--- Reading text Enclosed Below ---
Implementing ONNX models in Rails

This week we'll talk about how to convert a pth file to onnx file in order to use the trained model in production to enhance the parsing of SerpApi's Google Local Results Scraper API. Then, we'll be using ONNX Runtime Ruby gem to run the onnx file. Here's a mindmap of the process to reference:

Necessary Variables for Conversion to ONNX

In order to transform a pth file into onnx file, we need several things to carry the state of the model. First, we'll need to create the model in translator code. This means we'll need the necessary inputs to initiate our model. Let's take a look at what it takes to construct the model:

    def initialize(vocab_size, embed_dim, num_class)
      super()
      @embedding = Torch::NN::EmbeddingBag.new(vocab_size, embed_dim, sparse: true)
      @fc = Torch::NN::Linear.new(embed_dim, num_class)
      init_weights
    end

In this case, we'll save vocab_size, embed_dim, and nun_class variables, and write them into a json file to be read from another file.

  def self.save_model_constructors vocab_size, embed_dim, nun_class
    path = "ml/google/local_pack/predict_value/trained_models/translator/translator.json"
    data = File.read(path)
    data = JSON.parse(data)
    data['vocab_size'] = vocab_size
    data['embed_dim'] = embed_dim
    data['nun_class'] = nun_class
    File.write(path, JSON.pretty_generate(data))
  end

We also need an example input, or inputs to mimic the forwarding of the model. Our forwarding function is like this:

    def forward(text, offsets)
      embedded = @embedding.call(text, offsets: offsets)
      @fc.call(embedded)
    end

So we need an example text and offsets:

  def self.save_model_inputs text, offsets
    path = "ml/google/local_pack/predict_value/trained_models/translator/translator.json"
    data = File.read(path)
    data = JSON.parse(data)
    data['text'] = text.to_a
    data['offsets'] = offsets.to_a
    File.write(path, JSON.pretty_generate(data))
  end

All of these functions are integrated into a training file. Here's the result of the JSON file that is created:

{
  "vocab_size": 24439,
  "embed_dim": 128,
  "nun_class": 9,
  "text": [
    2,
    143,
    3,
    12211,
    140,
    144,
    6259,
    2,
    ...
  },
  "offsets": [
    0,
    7,
    14,
    29,
    44,
    51,
    56,
    63,
    70,
    77,
    80,
    83,
    ...
  ]
}

Lastly, since we use an n-gram model, we need the vocabulary the model is using:

  def self.save_vocab vocab
    path = "ml/google/local_pack/predict_value/trained_models/n_gram_value_predictor_vocab.json"
    data = JSON.parse(vocab.to_json)
    File.write(path, JSON.pretty_generate(data))
  end

Here's the resulting JSON file containing different aspects of the vocabulary used in trained model. We'll be interested in stoi key specifically.

{
  "freqs": {
    "mcdonald": 2,
    "'": 334,
    "s": 309,
    "mcdonald '": 1,
    "' s": 293,
    "starbucks": 5,
    "goza": 1,
    "espresso": 43,
    ...
--- End of Enclosed Reading text ---
--- Information provided Enclosed Below ---
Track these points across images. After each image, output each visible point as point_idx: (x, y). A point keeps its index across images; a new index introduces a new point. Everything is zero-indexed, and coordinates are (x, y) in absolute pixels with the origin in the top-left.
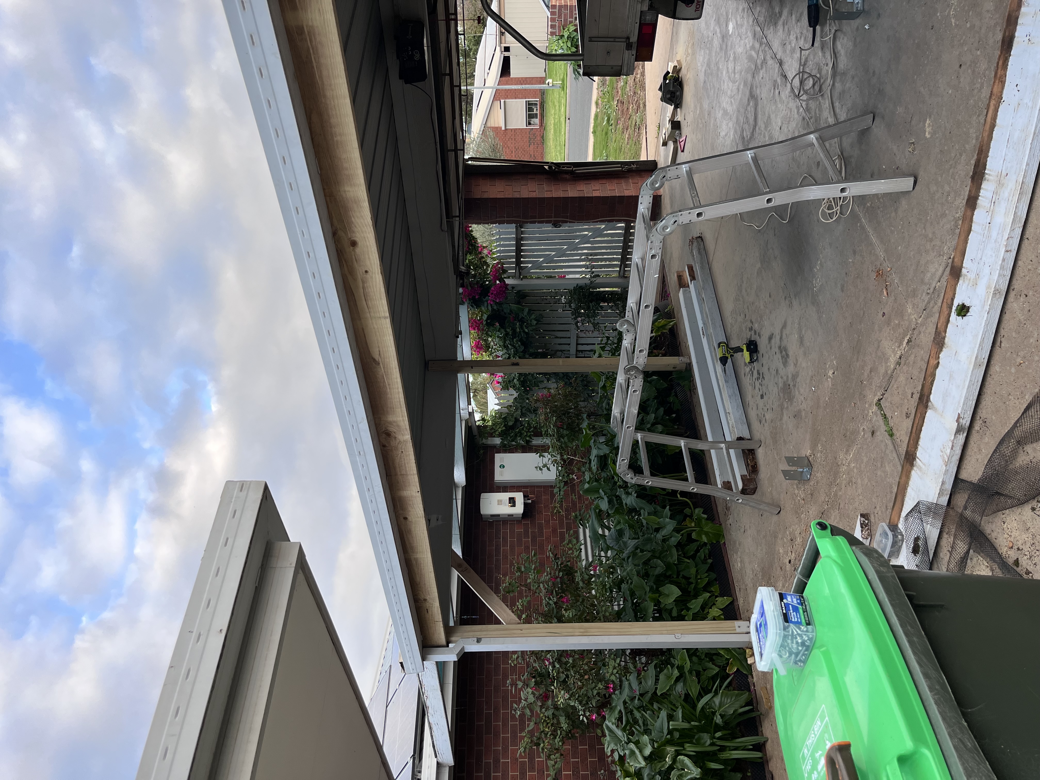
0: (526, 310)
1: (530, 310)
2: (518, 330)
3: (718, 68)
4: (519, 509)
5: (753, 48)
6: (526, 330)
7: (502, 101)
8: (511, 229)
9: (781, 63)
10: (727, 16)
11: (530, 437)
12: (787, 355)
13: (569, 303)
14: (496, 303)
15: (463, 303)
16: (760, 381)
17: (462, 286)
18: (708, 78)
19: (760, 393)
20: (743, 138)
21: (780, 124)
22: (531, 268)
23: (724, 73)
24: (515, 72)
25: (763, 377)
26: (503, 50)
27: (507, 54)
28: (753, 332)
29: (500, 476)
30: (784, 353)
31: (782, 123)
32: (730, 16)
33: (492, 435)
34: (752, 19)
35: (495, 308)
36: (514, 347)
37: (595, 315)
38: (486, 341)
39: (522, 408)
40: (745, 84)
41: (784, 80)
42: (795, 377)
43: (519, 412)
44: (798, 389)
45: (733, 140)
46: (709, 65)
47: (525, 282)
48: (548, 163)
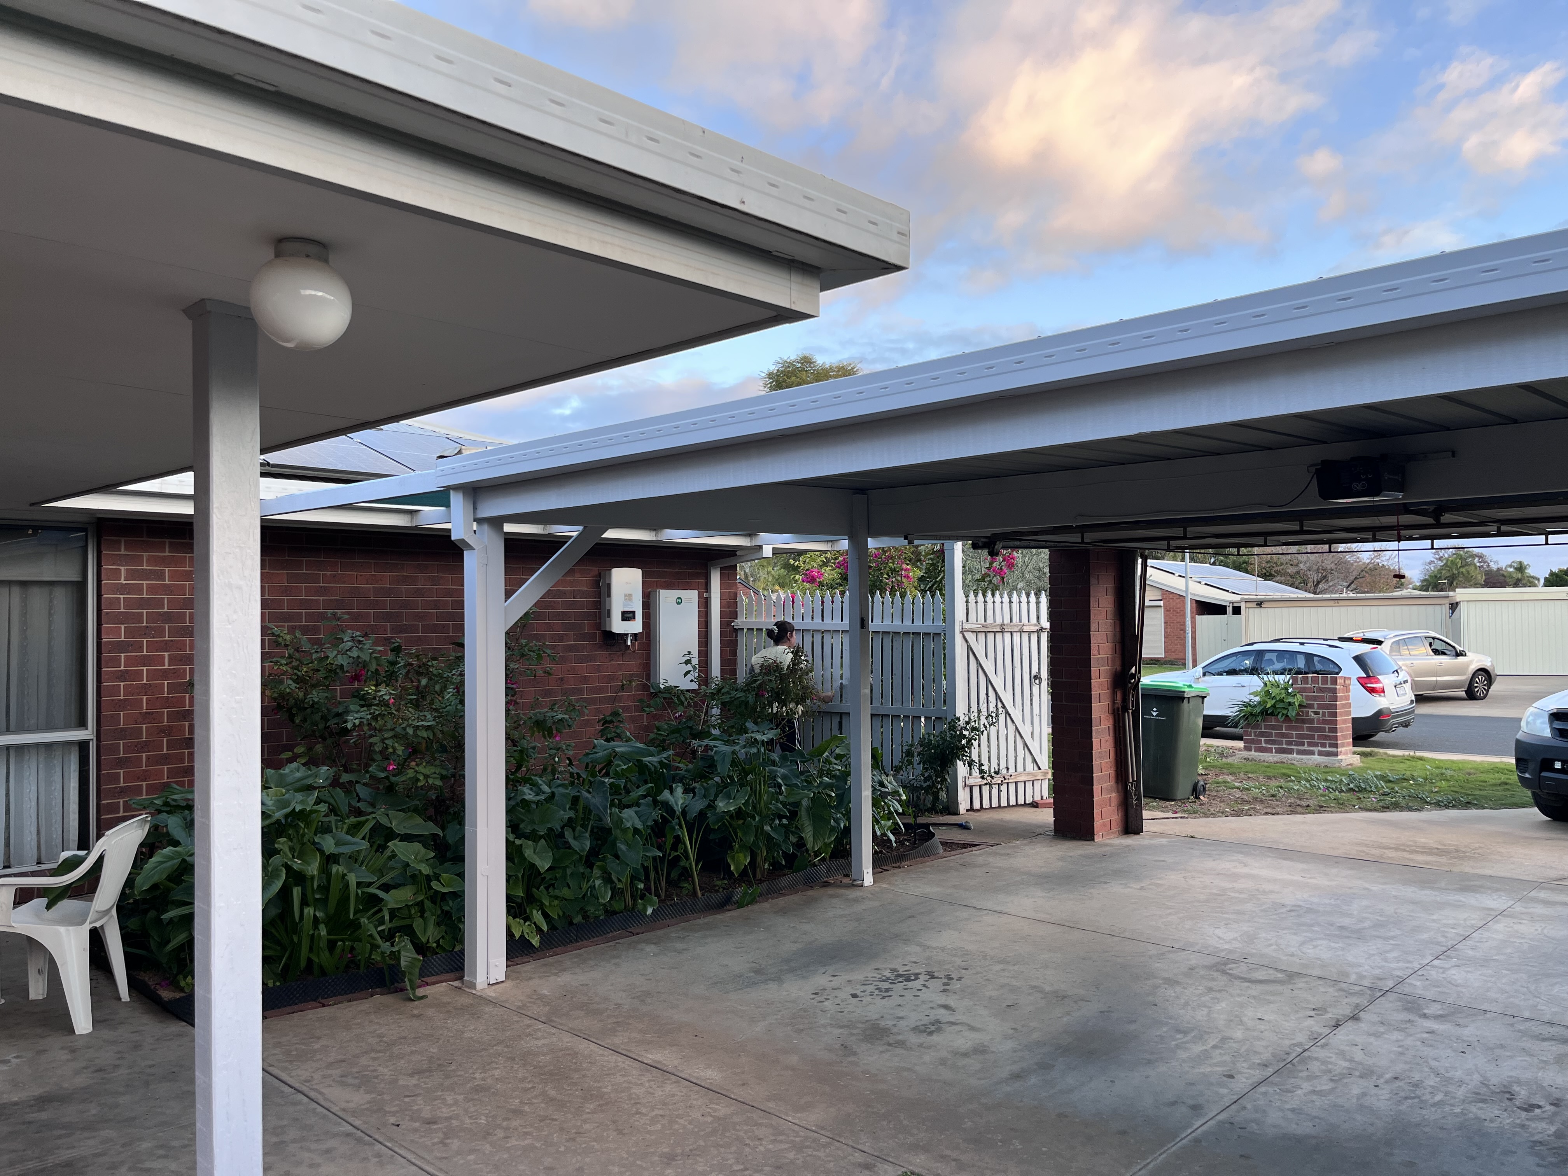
3: (1312, 925)
4: (618, 626)
5: (1362, 977)
7: (1161, 603)
9: (1355, 1018)
10: (1391, 938)
12: (931, 1033)
16: (877, 992)
19: (858, 993)
20: (1225, 964)
21: (1266, 1017)
24: (1206, 621)
25: (884, 998)
26: (1235, 605)
27: (1230, 610)
28: (946, 981)
29: (666, 597)
30: (933, 1028)
31: (1269, 1022)
32: (1392, 942)
34: (1401, 975)
40: (1304, 966)
41: (1333, 1024)
42: (901, 1044)
44: (887, 1051)
45: (1216, 948)
46: (1310, 911)
48: (1140, 673)
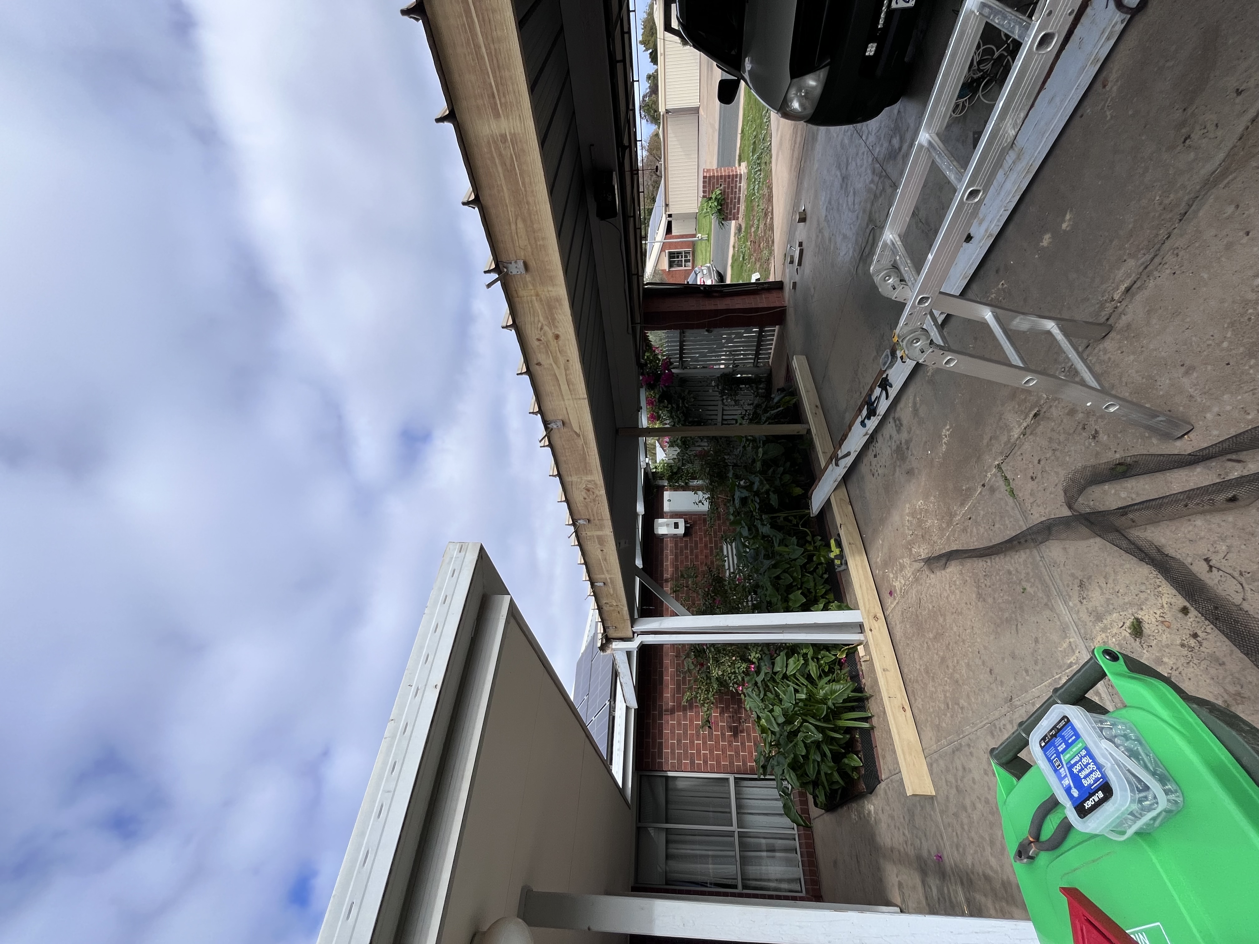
0: (687, 391)
1: (689, 391)
2: (681, 405)
3: (839, 204)
4: (681, 530)
5: (872, 181)
6: (687, 406)
8: (676, 333)
10: (847, 161)
11: (688, 480)
12: (901, 425)
13: (717, 386)
14: (666, 387)
15: (642, 387)
17: (642, 374)
18: (829, 213)
19: (874, 453)
22: (690, 361)
23: (844, 206)
24: (675, 232)
25: (877, 441)
26: (667, 217)
27: (670, 219)
29: (667, 507)
30: (898, 422)
32: (850, 161)
33: (661, 478)
34: (872, 159)
35: (665, 389)
36: (678, 417)
37: (736, 394)
38: (658, 413)
39: (683, 459)
40: (864, 211)
42: (908, 442)
43: (680, 463)
44: (911, 451)
46: (830, 203)
47: (685, 371)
--- End of Enclosed Information provided ---
- [Task directions]:
In the article on ONNX models in Rails, what value does the generated JSON file give for "embed_dim"? The listing is separate material, unrelated to the article on ONNX models in Rails.

- [Task solution]:
128